Roman style artichokes is a traditional Roman dish. More precisely it’s a tasty side dish, usually served with meats, especially lamb. In many Italian restaurants, Roman-style artichokes are even served as an appetizer.

Ingredients

  • 1 Large Jar of Artichokes preserved in Olive Oil
  • 1/2 Lemon Squeezed
  • 1 Tbs Fresh Parsley Chopped
  • 3 Tbs Fresh Mint Chopped
  • 1 Clove Garlic Finely Chopped
  • 2 Tbs Fresh Breadcrumbs Coarsely Chopped
  • Salt and Ground Black Pepper to taste

Instructions

1

Using a sieve, strain the oil from the preserved Artichokes

2

Combine the rest of the ingredients and mix well

3

Allow resting for approx one hour so the flavours infuse

4

Serve and enjoy

Artichokes Alla Romana, Roman-style artichokes, is a classic yet simple recipe from Rome where artichokes are filled with fragrant herbs then braised.
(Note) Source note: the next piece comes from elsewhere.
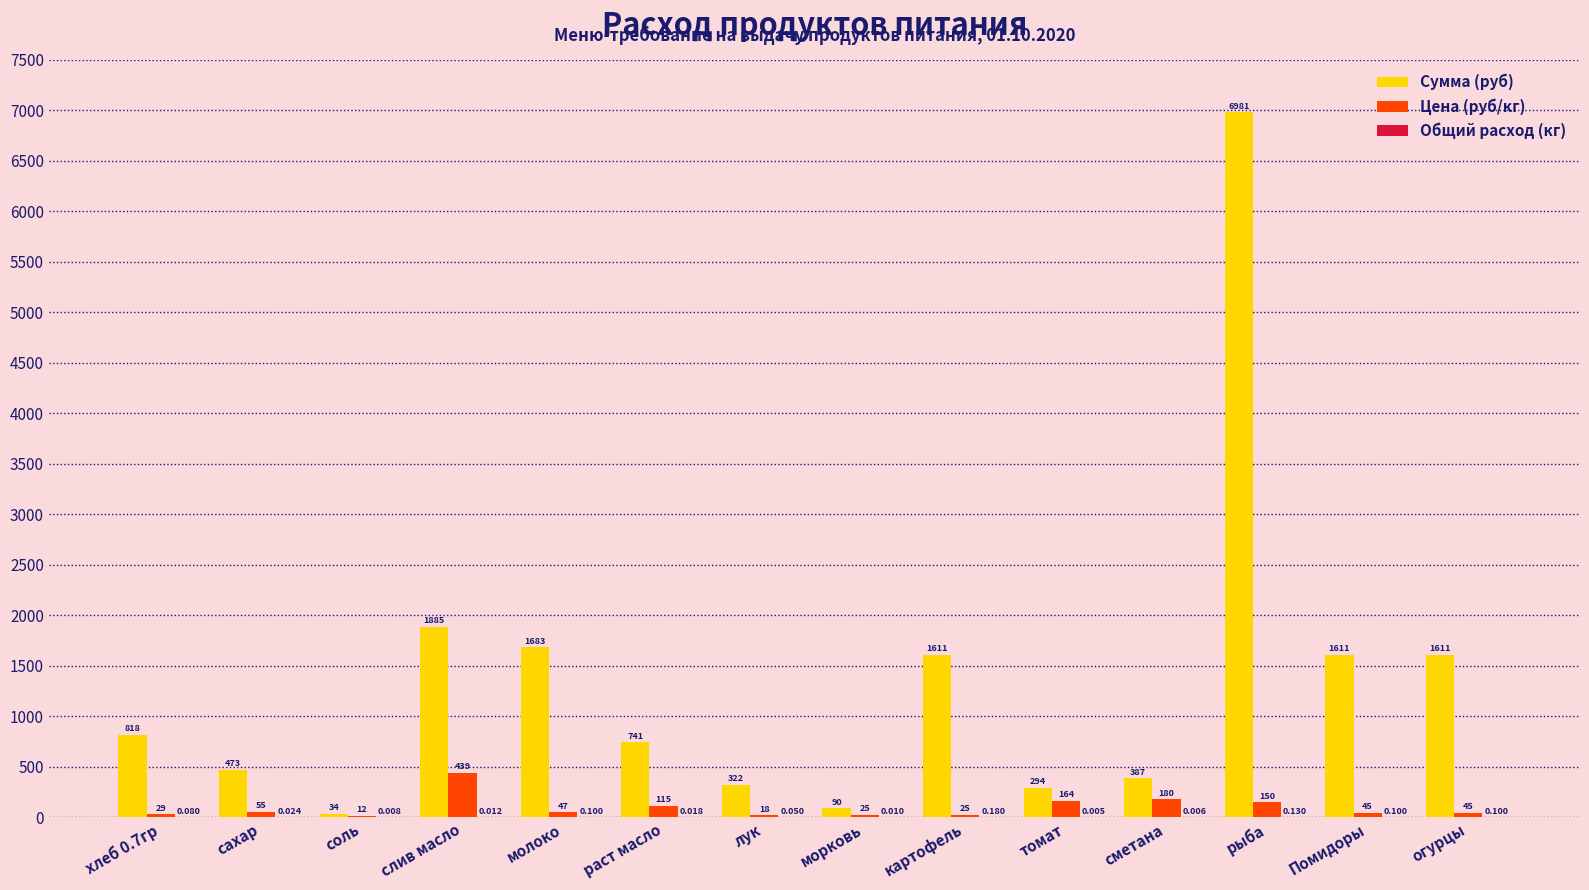

Between картофель and томат, which series saw the biggest shift?

Сумма (руб)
They result in the most tender and flavoursome artichokes that will change your mind about this often intimidating vegetable forever. In just a few steps and with only a handful of ingredients, you can create Artichoke Alla Romana. This will bring in the Roman feel to any happy gathering.

Artichokes or Carciofi, are native to the Mediterranean. They were first mentioned in Italian cuisine as far back as the 16th century.